» **Exercise goal**:
Can you resume the passage on Israel's social protests and military spending, picking up right after its final sentence?

** Provided passage follows **

Some are suggesting that if the protests mount, the defense budget – the core of Israeli militarism and a crucial part of the more bellicose fragment of the elite's power – will be reduced. A transfer of state resources from militarism to social infrastructure may not be intended to help Palestinians, but it will help them nonetheless, by weakening the technomachinery of oppression and occupation that grinds relentlessly into Palestinian society. According to Organization for Economic Cooperation and Development (OECD) figures, 16 percent of Israeli gross domestic product (GDP) is devoted to military spending, much of which gets funneled to those who own the increasingly privately owned Israeli military-industrial complex. The occupation is not, strictly speaking, needed to sustain that military spending, yet peace and peace dividends would hardly suit a society that was built on and is sustained by warfare and a constant flow of weapons and military-oriented investment from the United States.

The protests could go in any number of directions: they could peter out as the disaffected lower- and middle-class organizers and participants return home, chastened, bored and tired. They could extract some victories from the government in the form of a redirection of spending from warfare to welfare. The protesters could try to braid in the occupation, and then disappear in the roar of a resurgent rightism. Or, they could draw the connections between Israel's stratospheric subsidies for high-tech investment, the privatization of the state-owned industrial plant, the gutting of the social compact, the nonstop militarization, the constant wars, the rockets falling on southern and northern Israel from the Palestinians the Israeli military complex profits from persecuting, oppressing, murdering and immiserating. Faced with such a choice, the Israeli lower classes are as likely to opt for xenophobic reaction, to descend into a right-wing riotous rabble, as to move to revolution.

** End of Provided passage **
** Listed entries follows **

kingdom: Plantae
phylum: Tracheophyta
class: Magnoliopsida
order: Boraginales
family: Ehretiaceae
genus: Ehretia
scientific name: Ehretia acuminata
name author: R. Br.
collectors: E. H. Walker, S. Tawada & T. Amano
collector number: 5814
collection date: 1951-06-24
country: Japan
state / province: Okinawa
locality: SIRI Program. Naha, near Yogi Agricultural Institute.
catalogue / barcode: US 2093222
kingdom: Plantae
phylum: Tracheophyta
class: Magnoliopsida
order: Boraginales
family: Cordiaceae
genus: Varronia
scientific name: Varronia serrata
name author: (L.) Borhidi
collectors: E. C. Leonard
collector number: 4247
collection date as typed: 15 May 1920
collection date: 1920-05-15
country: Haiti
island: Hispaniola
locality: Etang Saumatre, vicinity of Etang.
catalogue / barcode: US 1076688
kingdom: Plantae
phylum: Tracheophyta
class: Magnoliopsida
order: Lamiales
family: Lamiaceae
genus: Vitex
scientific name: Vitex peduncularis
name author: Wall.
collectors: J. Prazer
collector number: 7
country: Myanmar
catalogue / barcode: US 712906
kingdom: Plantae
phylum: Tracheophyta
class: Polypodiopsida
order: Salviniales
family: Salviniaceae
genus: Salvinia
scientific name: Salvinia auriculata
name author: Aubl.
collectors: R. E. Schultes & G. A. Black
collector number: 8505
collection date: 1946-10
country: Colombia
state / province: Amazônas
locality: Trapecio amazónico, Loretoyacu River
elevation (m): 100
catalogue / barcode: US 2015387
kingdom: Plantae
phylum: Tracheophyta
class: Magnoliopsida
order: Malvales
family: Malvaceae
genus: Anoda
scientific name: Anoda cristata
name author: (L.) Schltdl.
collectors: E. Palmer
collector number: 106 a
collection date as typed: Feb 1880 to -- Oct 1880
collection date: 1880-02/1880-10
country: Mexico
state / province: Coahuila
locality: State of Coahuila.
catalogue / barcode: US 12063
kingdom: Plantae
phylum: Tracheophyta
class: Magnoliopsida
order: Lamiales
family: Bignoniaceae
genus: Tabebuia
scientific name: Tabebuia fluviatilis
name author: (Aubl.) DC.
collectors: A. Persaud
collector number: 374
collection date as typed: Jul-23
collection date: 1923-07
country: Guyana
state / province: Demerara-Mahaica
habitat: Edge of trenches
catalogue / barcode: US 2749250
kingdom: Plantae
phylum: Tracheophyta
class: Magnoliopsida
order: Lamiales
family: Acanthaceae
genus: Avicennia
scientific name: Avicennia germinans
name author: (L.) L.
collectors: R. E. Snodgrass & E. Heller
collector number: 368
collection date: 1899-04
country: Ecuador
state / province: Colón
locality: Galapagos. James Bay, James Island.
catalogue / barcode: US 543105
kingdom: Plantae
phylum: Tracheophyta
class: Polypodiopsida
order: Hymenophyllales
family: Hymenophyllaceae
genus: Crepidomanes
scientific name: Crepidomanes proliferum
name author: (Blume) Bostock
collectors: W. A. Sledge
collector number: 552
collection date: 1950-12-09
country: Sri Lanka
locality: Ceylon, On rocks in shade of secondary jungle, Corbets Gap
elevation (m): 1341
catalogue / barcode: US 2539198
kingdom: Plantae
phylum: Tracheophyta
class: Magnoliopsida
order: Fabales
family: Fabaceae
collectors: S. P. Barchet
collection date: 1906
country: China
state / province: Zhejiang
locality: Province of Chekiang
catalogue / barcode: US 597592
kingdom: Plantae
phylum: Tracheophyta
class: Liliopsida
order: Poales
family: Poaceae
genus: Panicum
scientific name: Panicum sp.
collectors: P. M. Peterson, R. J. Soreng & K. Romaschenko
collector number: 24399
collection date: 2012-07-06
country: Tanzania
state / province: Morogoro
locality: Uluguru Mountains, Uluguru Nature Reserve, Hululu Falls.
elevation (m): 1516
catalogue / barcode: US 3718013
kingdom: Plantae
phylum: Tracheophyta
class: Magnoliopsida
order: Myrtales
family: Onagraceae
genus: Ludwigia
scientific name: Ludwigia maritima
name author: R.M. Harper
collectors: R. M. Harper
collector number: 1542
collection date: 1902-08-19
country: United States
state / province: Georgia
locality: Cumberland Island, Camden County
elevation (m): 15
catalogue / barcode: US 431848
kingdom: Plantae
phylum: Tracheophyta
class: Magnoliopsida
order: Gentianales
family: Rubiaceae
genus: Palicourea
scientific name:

** End of Listed entries **

» **Solved problem**:
The quandary of the upper class, which is somewhat ambivalent about the occupation yet wholly committed to neoliberalism, is more convoluted. What they will fight, at all costs, is an end to Israeli economic inequities, because they get fat off of those inequities. For that reason, any structural victory in terms of state spending, any reorientation of spending from militarism to housing, will lay a foundation for further victories. Perhaps more important than the structural victories themselves will be their effect on the Israeli consciousness. That is why the Israeli government will pay any price to divert, disrupt or defuse these protests if the pressure they create becomes too great to ignore.

It would pay this price because such a victory would offer a dangerous lesson to the human beings who make up the gears and pulleys and levers, all the whirring machinery of the apartheid system: that occupation and racism are not just a means of social control over a reeling and shattered Palestinian society, but over the Israeli lower classes themselves.

In September, Palestinians will mobilize en masse in the West Bank and Gaza in support of the resolution calling for Palestinian statehood, and the state will call up reservists to repress them – the reservists currently sitting in tents on Rothschild. And the men sitting in tents in Rothschild will either stay in those tents and demand justice or head to the West Bank with guns in their hands to deny justice to the Palestinians. The occupation will arise as a determining cleavage, whether the tent organizers like it or not.

And there is little reason to expect that those in the tents will choose economic justice over the siren song of loyalty to the state and the occupation. In their ability to ignore that siren song and combine opposition to the occupation with opposition to neoliberalism lies Israel's ability to transform itself from a self-conscious irritant into a part of the region. And in their inability to resist that siren song lies the path to repression of Palestinian resistance, the next war and regional disaster.